Wills was charged with murder after a local fisherman captured a shark and sold it to an aquarium; ten days later the shark disgorged an arm which was idenitified via a tattoo mark as that of Patrick Ahearn. The rest of the body was never found.

Wills has a wife, Laura, and sister Hazel. Laura has come from England to live in Queensland and is lonely. She becomes an alcoholic and would get drinks off Ahearn. Hazel is a middle aged school mistress, the daughter of "Ma" Willis who runs an illegal betting business behind the cafe she owns.

==Cast==
- Frank Waters as Herbert Mason Wills
- Lyndall Barbour as the Hazel Wills
- Guy Doleman as Patrick Ahearn
- Pamela Page as Laura Wills
- Nigel Lovell as narrator, Reverend Light
- Nancye Stewart as Ma Wills
- Lou Vernon as Cobber McGill
- Jacqueline Kott as Mavis Greenop
- Ric Hutton as Michael Scott-Finley
- Moray Powell as Mr Crane
- Kenneth Goodlet as Mr Croaker
- Gordon Glenwright as Dr Lloyd Angell
- Sandra Harris as Peggy Parsons
- Ron Shand as George Clamsby
- Reg Lye a Snowy Bingham
- Malcolm Billings as Bluey Davis (man)
- Harald Scruby as Bluey Davis (boy)
- Charles Tasman as Judge
- Ken Fraser as coroner
- John Barnard as clerk
- John Fegan as Tiger Bendroit
- Ossie Wenban as Waiter
- Vaughan Tracey as Jury Foreman
- Jack Ford as policeman
- Stephen Orszaczky as child
- Brett Hart as child

==Production==
In February 1960, ATN 7 announced they were making a new show, General Motors Hour, sponsored by General Motors, in conjunction with GTV 9, Melbourne, QTQ9 Brisbane, and NWS 9 Adelaide, starting in May. It was to be presented by Harry Dearth and consist of two drama specials and one documentary. Their first production was to be a production of The Grey Nurse Said Nothing. ATN purchased the rights to the play in February 1960 - they had the right to broadcast it for 60 days from the premiere. It was the first time a script from Playhouse 90 had been adapted for Australian television and involved the largest cast ever assembled for an ATN 7 teledrama, with 20 speaking parts and 40 extras.

Director David Cahill and set designer Geoff Wedlock flew to Cairns to take photographs and sketches of the courthouse where the trial took place in the story. The courthouse was reproduced at ATN 7's studios in Epping. The scenes outside the courtroom were filmed before small mobile sets such as a barroom, a bedroom, a schoolroom and a beach picnic. The lighting in the courtroom was dimmed when these scenes were reached in the play and the small sets were spotlighted. The cast had a month of rehearsals, including three weeks of "dry runs" in a city rehearsal studio, before it was finally recorded on videotape on 23 April 1960.

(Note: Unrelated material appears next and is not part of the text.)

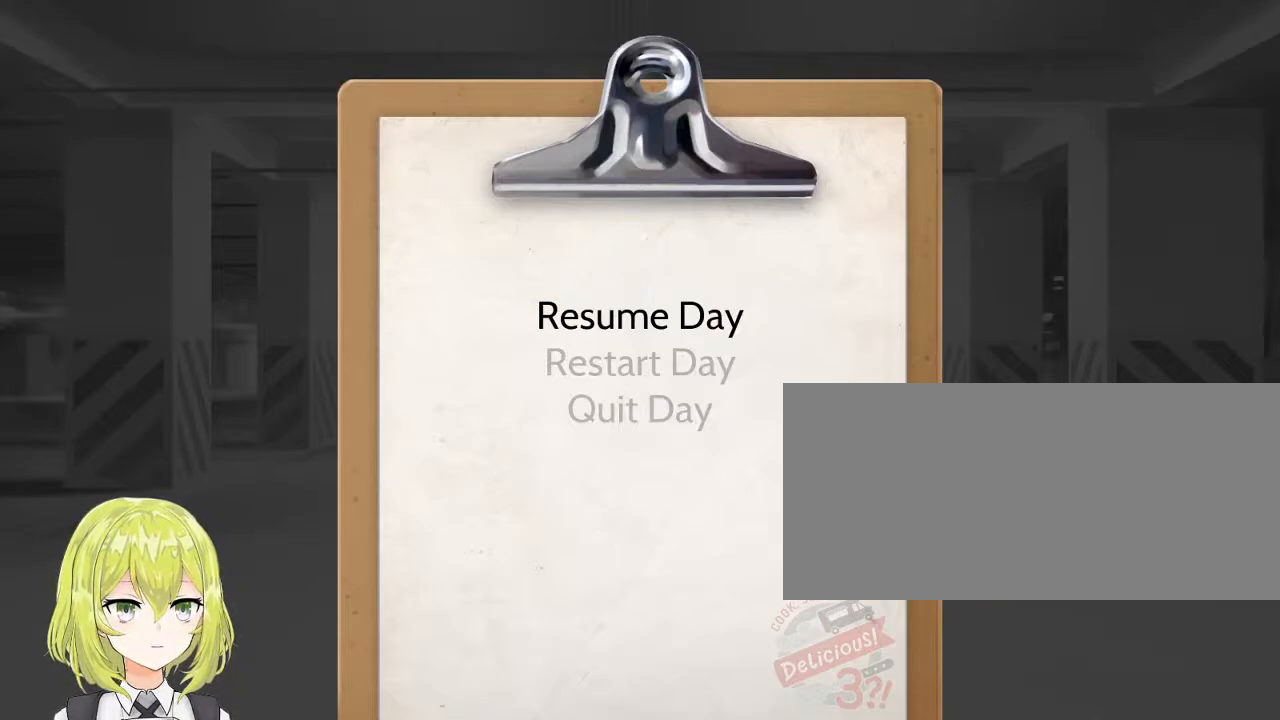
{"keys": [], "events": [[16, "s", "up"], [50, "d", "up"], [250, "a", "down"], [316, "s", "down"], [366, "d", "down"], [433, "a", "up"], [433, "s", "up"], [500, "d", "up"]]}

The four leads were cast by March.

The dress rehearsal was played back to the cast and crew to give them a chance to correct any possible mistakes.

The cost of the play was over £4,000, £3,500 of which was provided by the advertiser. The cost of buying the rights to screen a film at this time was estimated at £500.

Future writer Ken Shadie did audio.

Scenes of its production were seen in the documentary This Is Television.

==Legal action==

Patrick Brady, who was tried and acquitted in the actual Shark Arm case, sought an injunction restraining ATN Channel 7 from televising a court scene from the play. The scene had been shown in advertisements, in which a witness being examined by a barrister was describing how a shark that had been caught and placed in an aquarium had disgorged a human arm. Mr Brady argued that the scene was not a fair and accurate and recent report of his trial. He also argued that the fact the accused in the play was found not guilty by the jury would further defame him.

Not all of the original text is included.